30年間「0%」で運用しても、ノーリスクで約117%もの運用ができるため、ドル建て年金保険と同様に、金利水準の高い米国債券などに投資する商品を選択すれば、優に120%を超える成果が期待できるでしょう。
確定拠出年金の問題点
いったんスタートすると、60歳までは解約することができないため、流動性という点ではデメリットとなります。
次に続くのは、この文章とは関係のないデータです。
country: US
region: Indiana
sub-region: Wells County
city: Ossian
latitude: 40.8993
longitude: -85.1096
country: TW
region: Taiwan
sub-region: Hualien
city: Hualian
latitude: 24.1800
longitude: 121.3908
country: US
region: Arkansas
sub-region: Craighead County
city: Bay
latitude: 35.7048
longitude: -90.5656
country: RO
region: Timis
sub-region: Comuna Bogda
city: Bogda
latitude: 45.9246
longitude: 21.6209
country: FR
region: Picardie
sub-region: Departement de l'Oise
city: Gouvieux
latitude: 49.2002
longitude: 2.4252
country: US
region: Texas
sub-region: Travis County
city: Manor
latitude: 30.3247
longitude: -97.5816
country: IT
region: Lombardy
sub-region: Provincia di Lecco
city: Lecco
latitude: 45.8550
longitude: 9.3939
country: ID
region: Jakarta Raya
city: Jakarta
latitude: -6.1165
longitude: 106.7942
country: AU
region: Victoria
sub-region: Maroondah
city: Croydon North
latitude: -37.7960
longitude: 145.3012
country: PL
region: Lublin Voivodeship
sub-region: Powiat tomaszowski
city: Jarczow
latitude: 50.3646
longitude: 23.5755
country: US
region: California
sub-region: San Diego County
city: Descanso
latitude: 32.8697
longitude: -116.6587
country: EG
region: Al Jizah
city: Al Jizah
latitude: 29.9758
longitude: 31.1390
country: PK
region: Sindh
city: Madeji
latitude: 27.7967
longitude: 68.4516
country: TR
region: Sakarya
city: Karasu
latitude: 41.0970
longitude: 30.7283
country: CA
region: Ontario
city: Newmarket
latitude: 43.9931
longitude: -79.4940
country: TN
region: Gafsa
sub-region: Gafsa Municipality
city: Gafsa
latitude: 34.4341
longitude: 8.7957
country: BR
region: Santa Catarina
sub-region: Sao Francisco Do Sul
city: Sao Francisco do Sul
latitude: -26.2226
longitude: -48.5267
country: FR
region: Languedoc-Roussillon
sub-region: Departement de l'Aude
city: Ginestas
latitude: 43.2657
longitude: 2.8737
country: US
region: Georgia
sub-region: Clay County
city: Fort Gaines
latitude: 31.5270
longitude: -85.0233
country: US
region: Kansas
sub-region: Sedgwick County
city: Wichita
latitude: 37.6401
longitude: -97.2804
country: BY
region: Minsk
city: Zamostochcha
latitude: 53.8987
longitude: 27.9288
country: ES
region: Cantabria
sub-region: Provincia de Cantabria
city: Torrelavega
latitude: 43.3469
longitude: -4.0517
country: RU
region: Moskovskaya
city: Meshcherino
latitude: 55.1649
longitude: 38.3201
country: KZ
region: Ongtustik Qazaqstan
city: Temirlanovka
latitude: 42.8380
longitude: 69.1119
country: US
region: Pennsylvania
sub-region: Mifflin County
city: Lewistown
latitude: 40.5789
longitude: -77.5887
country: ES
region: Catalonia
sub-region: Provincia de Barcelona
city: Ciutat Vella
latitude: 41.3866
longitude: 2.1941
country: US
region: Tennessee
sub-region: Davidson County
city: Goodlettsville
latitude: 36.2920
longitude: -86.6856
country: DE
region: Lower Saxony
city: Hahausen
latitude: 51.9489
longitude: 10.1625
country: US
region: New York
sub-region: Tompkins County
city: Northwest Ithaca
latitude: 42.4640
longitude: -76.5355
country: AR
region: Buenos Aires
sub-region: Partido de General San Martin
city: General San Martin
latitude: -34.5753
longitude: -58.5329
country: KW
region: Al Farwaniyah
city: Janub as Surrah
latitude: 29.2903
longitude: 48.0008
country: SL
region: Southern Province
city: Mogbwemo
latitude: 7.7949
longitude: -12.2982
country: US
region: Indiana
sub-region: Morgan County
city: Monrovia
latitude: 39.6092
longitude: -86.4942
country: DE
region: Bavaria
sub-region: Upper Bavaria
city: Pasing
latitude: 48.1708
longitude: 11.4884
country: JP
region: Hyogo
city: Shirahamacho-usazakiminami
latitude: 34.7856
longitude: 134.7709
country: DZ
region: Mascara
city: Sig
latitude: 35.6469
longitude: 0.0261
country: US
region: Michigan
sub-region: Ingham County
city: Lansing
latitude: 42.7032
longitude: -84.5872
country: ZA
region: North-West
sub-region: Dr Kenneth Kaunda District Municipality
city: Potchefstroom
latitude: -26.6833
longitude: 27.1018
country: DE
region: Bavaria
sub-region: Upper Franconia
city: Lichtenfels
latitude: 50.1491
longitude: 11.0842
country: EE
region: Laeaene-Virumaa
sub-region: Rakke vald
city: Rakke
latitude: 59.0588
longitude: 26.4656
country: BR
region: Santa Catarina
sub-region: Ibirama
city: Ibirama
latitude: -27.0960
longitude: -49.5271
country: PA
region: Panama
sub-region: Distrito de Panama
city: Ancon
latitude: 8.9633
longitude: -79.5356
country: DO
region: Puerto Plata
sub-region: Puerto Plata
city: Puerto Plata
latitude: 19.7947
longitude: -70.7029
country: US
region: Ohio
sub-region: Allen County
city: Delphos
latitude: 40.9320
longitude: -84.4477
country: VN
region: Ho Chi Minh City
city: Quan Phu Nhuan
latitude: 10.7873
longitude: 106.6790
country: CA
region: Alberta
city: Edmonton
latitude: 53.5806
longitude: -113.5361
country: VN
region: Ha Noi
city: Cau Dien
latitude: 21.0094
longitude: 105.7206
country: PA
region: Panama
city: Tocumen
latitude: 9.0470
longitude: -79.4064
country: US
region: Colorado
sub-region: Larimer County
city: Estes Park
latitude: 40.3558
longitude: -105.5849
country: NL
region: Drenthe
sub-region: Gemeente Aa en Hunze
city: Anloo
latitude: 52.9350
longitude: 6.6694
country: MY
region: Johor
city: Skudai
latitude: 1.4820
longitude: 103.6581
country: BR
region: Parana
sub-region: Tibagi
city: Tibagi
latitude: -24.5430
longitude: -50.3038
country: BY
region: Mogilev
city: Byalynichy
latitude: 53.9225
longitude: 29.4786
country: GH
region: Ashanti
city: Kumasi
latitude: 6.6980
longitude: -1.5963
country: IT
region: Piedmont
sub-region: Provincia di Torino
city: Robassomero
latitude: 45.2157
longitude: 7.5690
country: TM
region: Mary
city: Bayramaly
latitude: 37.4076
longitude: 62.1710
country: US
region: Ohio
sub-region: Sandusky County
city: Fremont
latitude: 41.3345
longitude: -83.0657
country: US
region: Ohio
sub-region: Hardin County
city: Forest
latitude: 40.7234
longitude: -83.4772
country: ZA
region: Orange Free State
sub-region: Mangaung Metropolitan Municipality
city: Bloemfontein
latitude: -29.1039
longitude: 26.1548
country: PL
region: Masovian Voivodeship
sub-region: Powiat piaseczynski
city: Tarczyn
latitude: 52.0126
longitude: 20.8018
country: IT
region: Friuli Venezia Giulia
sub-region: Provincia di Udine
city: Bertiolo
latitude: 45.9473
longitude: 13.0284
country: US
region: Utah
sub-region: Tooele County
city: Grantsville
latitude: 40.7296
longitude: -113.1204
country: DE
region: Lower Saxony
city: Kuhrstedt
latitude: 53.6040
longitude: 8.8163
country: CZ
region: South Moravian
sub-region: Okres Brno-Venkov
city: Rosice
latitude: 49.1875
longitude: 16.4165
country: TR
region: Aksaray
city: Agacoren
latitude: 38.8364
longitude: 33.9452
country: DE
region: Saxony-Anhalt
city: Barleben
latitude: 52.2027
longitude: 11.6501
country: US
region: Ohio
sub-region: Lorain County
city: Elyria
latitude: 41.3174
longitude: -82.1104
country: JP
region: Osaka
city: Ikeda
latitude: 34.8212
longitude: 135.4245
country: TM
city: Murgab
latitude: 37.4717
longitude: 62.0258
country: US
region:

また、運用管理費用などがかかるため、余計なコストがあります。
ただ、銀行・証券会社によっては、驚くほど低コストでの扱いを行っているところもあるため、会社選びをしっかりすることで、可能な限り抑えることができるでしょう。
リスクを抱えるドル建て年金保険は確定拠出年金には敵わない、まとめ
ほぼノーリスクで120%近い効果が期待できるのが確定拠出年金です。
国が推進する制度ですので、税的にかなり優遇されている部分が多いです。(運用益が非課税だったり、受け取り時の控除)
将来の資産形成という観点では、余計なリスクを取らずとも増やすことができますし、同じ為替変動リスクを取るのであれば、掛け金が全額控除できる確定拠出年金のほうが、ドル建て年金保険よりも優れているでしょう。